My Reflections on My Time as a Comic Strip Artist, Writing and Illustrating AFORD
Long, long ago in a lifetime far, far away I was a comic strip artist. Not many people know this about me nowadays as I have made a career in design, photography and illustration. But when I was young I had aspirations to be a full-time comic strip artist for my professional career.
When I was in grade school I idolized Jim Davis, the artist behind Garfield. I read every Garfield strip and watched every Garfield cartoon (I still love the Christmas Special!). This led me to create my own comic strip character, a turtle named Aford. I started drawing comic strips and assembling them into a home-made, stapled-together, best-that-I-could-do book that I would give to my parents for Christmas each year. This went on for as long as I can remember…and I am sure my mother still has the original comic strip books laying around her house somewhere. I dreamed of one day having my comic strip in my hometown newspaper, The Maryland Gazette…a local paper that came out every Wednesday and Saturday with a readership in the six digits.
As I grew up and entered college, I took the comic strip to the next level. The internet was just about to explode during this time (1998-2002) and I wanted to try to use this new media to promote my work. I tried to draw one or two comic strips a week and post them online. I spent many of my free hours scouring the internet looking for ways to promote Aford. I exchanged links with other comic strip websites, allowed reptile-related sites to display my comic strip for free on their site, and listed my website anywhere I could for free. Over time the popularity of the comic strip grew and grew until the point I started receiving fan mail by way of email from kids telling me how much they enjoyed my work. I still cherish those messages from aspiring artists.
Trying for Syndication
As Aford gained fans, I increased the output. I decided in 2002 to start drawing the comic strip more frequently…4-5 times a week. The ultimate goal of any comic strip artist is syndication. This means a distributor takes care of getting your comic strip into many newspapers and periodicals as possible…and you get paid. It really is a shot in the dark as there is limited space in the papers and so many talented artists out there trying to sell their own comic strips. I tried many times to get syndicated sending in packets by mail every few months. Time and time again I was rejected, as I expected…but I had a side plan. I decided to self-syndicate, which means I would approach the newspapers individually and sell them my strip.

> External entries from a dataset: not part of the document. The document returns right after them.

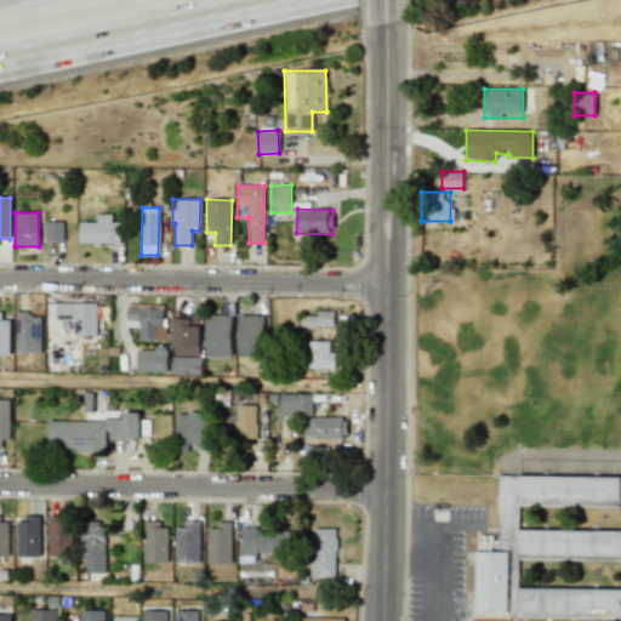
[(112,214),(95,215),(96,222),(80,222),(80,244),(120,244),(120,222),(112,222),(112,214)]
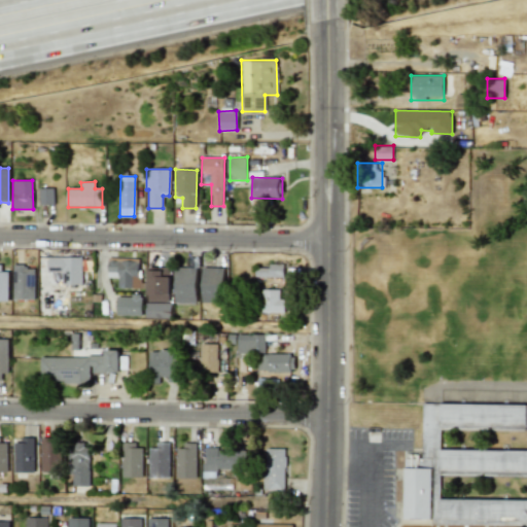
[(54,205),(54,188),(39,188),(39,205),(54,205)]
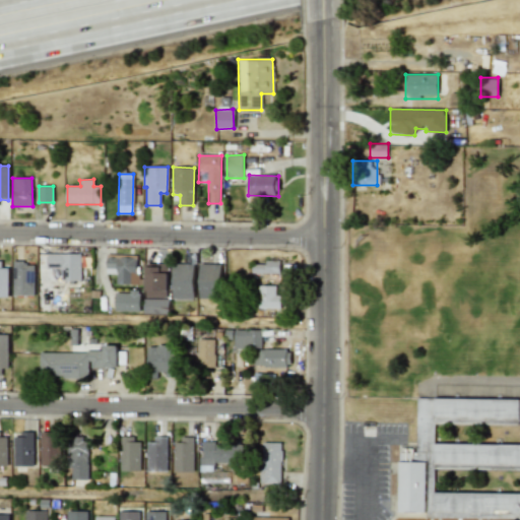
[(81,253),(47,254),(47,269),(61,268),(61,281),(81,280),(81,253)]
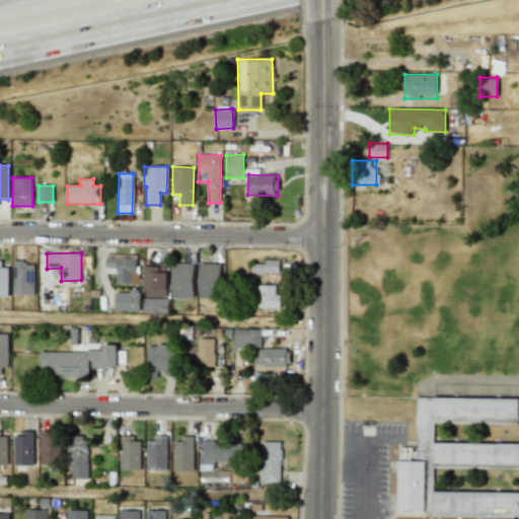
[(105,273),(116,274),(116,283),(136,284),(137,255),(105,255),(105,273)]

I sent tons of emails, hundreds probably, to different newspaper editors. Many were received with no response, others with “not interested”, but I did gain the interest of a few. Over time I was able to get Aford in 8-10 newspapers across the country…including The Maryland Gazette (my childhood dream). I even received a very small payment from some of them. To me, it was not about the money though. It was about seeing my artwork in print and knowing many others were seeing and enjoying my work. There was great satisfaction in knowing I was entertaining a small audience and perhaps brightening their day in one way or another through Aford.
Ending the Strip
Well overtime my focus gradually began to shift to my full-time work. I started focusing on my job as a graphic / web designer and that pulled time away from the comic strip. I got married, had my first child, started up a profitable business with my brother and ultimately decided to end the comic strip in 2006. I still keep the website for the comic strip up and running (see below) and reflect fondly on all I accomplished with Aford. It helped refine my discipline and creativity as an artist and gave my unique sense of humor an outlet.
It even helped me get my first full-time job as a graphic designer.
In 2002, I graduated college and was looking for my first full-time job…a major milestone in any designer’s career. I had applied to Erickson (a very large national active retirement community developer) for a graphic design position. I went through a first round of interviews, and was invited in for a second with the VP of Marketing. I remember the last question he asked me…it was something like, “Being a designer for us, you will be creating daily publications and marketing materials with the same subject material…retirees and active senior living. How can you assure us you will be able to continually come up with new ideas and creative approaches?”. I thought for a moment, and answered, “Well sir, I have been authoring and drawing a weekly comic strip for years dealing with the same characters and I am always coming up with new ideas for them…so I am confident I will be able to do the same for Erickson.”
He smiled and said, “Good answer. Good answer.” I was offered the job the next day.